Good news! We don't have to go to the dwarf planet Ceres to experience ice volcanoes. We have our own version of this frosty phenomenon here on Earth.
The National Weather Service (NWS) office in Grand Rapids, Michigan, shared some spectacular views of "ice volcanoes" gushing out of Lake Michigan during a cold front over the weekend.
"It was a great day to visit the beach and see how the waves interact with the ice", NWS Grand Rapids tweeted on Sunday along with a photo of the exotic looking eruptions on the oval Beach.
It is easy to see how ice volcanoes earned their nickname. NWS Grand Rapids published a close-up photo showing the cone-shaped ice with an explosion of muddy water spewing from the top.
Michigan Technological University has an explanation for ice volcanoes: "At the front edge of the ice shelf, cones form when they spread out into the lake.
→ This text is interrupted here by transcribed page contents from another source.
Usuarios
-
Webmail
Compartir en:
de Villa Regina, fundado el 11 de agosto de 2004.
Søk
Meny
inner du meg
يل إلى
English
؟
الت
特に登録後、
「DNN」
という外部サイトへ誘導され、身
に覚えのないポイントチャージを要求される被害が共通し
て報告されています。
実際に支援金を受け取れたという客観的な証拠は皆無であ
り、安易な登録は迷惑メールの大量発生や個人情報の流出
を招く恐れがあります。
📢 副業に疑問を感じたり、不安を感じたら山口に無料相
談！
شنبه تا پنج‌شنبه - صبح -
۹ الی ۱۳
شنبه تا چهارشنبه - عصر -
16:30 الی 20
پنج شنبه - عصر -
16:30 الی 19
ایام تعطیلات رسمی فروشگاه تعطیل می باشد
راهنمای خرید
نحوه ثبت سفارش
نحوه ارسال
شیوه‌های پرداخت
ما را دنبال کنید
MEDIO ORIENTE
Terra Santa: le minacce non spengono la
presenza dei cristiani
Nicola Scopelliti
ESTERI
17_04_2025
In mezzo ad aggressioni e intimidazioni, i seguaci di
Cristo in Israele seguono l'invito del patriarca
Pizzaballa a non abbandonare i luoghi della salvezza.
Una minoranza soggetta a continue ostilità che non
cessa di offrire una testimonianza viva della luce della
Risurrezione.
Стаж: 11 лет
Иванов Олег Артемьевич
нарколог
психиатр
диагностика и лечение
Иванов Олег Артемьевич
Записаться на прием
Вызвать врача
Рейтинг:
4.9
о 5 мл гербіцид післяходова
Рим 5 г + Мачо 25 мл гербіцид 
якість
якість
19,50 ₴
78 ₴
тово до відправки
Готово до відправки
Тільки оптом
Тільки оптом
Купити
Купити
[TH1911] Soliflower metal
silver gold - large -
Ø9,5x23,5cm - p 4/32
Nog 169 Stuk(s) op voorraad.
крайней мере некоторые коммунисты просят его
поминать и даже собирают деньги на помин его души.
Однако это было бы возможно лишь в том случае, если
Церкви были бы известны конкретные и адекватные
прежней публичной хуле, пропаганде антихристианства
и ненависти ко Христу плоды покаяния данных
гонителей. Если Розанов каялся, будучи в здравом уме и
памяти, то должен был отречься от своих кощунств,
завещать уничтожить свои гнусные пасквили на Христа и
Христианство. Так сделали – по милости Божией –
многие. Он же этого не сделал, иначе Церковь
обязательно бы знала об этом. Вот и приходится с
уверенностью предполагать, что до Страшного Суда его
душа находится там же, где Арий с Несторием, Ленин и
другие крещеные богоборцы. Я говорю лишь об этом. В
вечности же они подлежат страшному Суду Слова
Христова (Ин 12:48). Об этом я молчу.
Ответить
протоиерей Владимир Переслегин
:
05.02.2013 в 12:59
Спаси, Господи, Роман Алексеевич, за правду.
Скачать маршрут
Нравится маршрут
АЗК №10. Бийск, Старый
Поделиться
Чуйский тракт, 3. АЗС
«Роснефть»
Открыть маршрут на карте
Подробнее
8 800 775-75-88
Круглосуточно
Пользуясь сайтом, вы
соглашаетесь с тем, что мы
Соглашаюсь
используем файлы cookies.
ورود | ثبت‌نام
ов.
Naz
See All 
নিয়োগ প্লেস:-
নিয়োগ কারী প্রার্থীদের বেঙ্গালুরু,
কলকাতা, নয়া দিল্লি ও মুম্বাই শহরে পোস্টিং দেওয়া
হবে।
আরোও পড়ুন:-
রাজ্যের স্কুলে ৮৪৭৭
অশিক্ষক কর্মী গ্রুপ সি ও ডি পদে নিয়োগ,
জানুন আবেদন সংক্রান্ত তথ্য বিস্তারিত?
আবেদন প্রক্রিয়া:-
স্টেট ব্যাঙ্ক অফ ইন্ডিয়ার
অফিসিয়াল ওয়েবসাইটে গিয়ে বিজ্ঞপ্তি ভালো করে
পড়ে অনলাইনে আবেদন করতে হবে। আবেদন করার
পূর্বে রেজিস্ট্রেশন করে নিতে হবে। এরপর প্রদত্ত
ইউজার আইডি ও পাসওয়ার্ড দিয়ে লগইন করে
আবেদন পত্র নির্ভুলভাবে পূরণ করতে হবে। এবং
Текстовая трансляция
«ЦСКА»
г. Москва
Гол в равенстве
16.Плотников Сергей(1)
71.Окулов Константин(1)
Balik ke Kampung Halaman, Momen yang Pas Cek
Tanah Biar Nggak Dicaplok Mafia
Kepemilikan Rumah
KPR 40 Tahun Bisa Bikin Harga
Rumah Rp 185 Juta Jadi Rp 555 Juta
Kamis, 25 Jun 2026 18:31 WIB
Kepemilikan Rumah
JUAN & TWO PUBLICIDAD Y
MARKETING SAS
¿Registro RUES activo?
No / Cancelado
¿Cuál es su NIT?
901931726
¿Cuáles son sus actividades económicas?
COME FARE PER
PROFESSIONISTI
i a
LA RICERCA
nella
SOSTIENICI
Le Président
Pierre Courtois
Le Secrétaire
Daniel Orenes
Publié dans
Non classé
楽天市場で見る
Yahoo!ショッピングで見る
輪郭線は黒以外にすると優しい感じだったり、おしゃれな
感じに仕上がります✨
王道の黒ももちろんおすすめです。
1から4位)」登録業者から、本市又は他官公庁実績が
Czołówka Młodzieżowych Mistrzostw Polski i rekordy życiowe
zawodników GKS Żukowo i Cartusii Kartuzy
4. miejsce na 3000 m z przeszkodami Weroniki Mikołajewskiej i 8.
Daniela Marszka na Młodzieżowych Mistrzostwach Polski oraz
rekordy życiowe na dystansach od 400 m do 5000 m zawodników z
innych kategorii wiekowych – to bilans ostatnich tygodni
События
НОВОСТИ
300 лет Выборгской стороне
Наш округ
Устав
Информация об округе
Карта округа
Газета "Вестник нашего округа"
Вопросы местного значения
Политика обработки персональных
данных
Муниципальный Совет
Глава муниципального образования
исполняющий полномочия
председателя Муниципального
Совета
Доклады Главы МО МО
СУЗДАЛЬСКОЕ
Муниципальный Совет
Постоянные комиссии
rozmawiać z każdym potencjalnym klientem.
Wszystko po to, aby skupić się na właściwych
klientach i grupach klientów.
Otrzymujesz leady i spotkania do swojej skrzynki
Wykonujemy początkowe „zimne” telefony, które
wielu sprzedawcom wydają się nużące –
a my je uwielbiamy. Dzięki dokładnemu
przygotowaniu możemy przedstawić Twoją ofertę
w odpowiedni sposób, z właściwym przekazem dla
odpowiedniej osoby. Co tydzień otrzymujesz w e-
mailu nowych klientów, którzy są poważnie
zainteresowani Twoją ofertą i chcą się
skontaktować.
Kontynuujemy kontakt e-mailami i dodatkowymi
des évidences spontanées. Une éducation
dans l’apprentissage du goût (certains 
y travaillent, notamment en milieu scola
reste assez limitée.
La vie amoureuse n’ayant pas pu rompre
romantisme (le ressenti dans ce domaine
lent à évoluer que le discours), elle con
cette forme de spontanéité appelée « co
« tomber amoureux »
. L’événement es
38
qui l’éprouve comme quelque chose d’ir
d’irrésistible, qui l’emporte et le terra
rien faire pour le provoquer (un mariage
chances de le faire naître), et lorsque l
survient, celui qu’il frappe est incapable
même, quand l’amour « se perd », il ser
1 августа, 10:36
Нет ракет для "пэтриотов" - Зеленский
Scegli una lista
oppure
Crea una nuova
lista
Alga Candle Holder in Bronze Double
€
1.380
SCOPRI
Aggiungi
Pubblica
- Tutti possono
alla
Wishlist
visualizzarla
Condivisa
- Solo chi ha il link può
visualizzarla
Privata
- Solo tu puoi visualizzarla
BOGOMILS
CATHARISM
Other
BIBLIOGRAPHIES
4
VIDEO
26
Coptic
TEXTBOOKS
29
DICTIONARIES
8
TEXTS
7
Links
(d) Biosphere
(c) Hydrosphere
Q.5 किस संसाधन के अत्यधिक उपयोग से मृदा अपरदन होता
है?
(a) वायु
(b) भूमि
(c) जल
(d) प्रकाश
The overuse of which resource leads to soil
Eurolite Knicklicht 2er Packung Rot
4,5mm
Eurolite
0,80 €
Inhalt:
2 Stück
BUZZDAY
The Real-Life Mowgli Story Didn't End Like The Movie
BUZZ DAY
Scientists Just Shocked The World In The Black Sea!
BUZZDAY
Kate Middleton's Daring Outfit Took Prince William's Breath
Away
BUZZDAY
When the waves, driven by strong onshore winds, feel on the ground, they build After the ice shelf builds up, the waves continue to move under the ice and are pushed upwards by cracks and previously formed cones. "
The cones can reach heights of over 8 meters. and the resulting mud flags can be impressive. Check out the collection of Michigan Tech ice volcano photos, including one with an observer escaping an icy eruption.
If you personally discover an ice volcano, you may want to avoid it.